# [WRITTEN TASK]
Reproduce the following lines word for word, leaving out the pictures.

# [WORKING DATA]
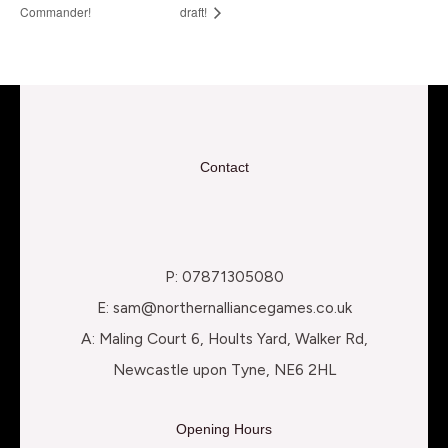
Commander!
draft!
Contact
P: 07871305080
E: sam@northernalliancegames.co.uk
A: Maling Court 6, Hoults Yard, Walker Rd,
Newcastle upon Tyne, NE6 2HL
Opening Hours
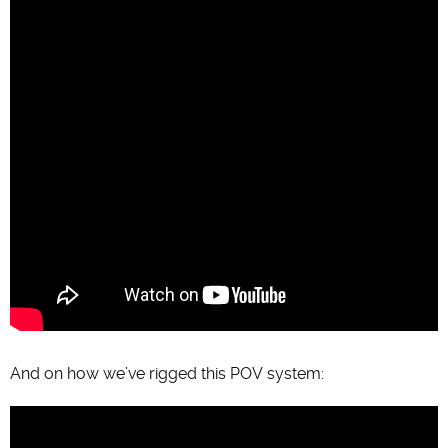
And on how we’ve rigged this POV system:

# [RESULT OF THE EXERCISE]
Commander!
draft!
Contact
P: 07871305080
E: sam@northernalliancegames.co.uk
A: Maling Court 6, Hoults Yard, Walker Rd,
Newcastle upon Tyne, NE6 2HL
Opening Hours
And on how we’ve rigged this POV system:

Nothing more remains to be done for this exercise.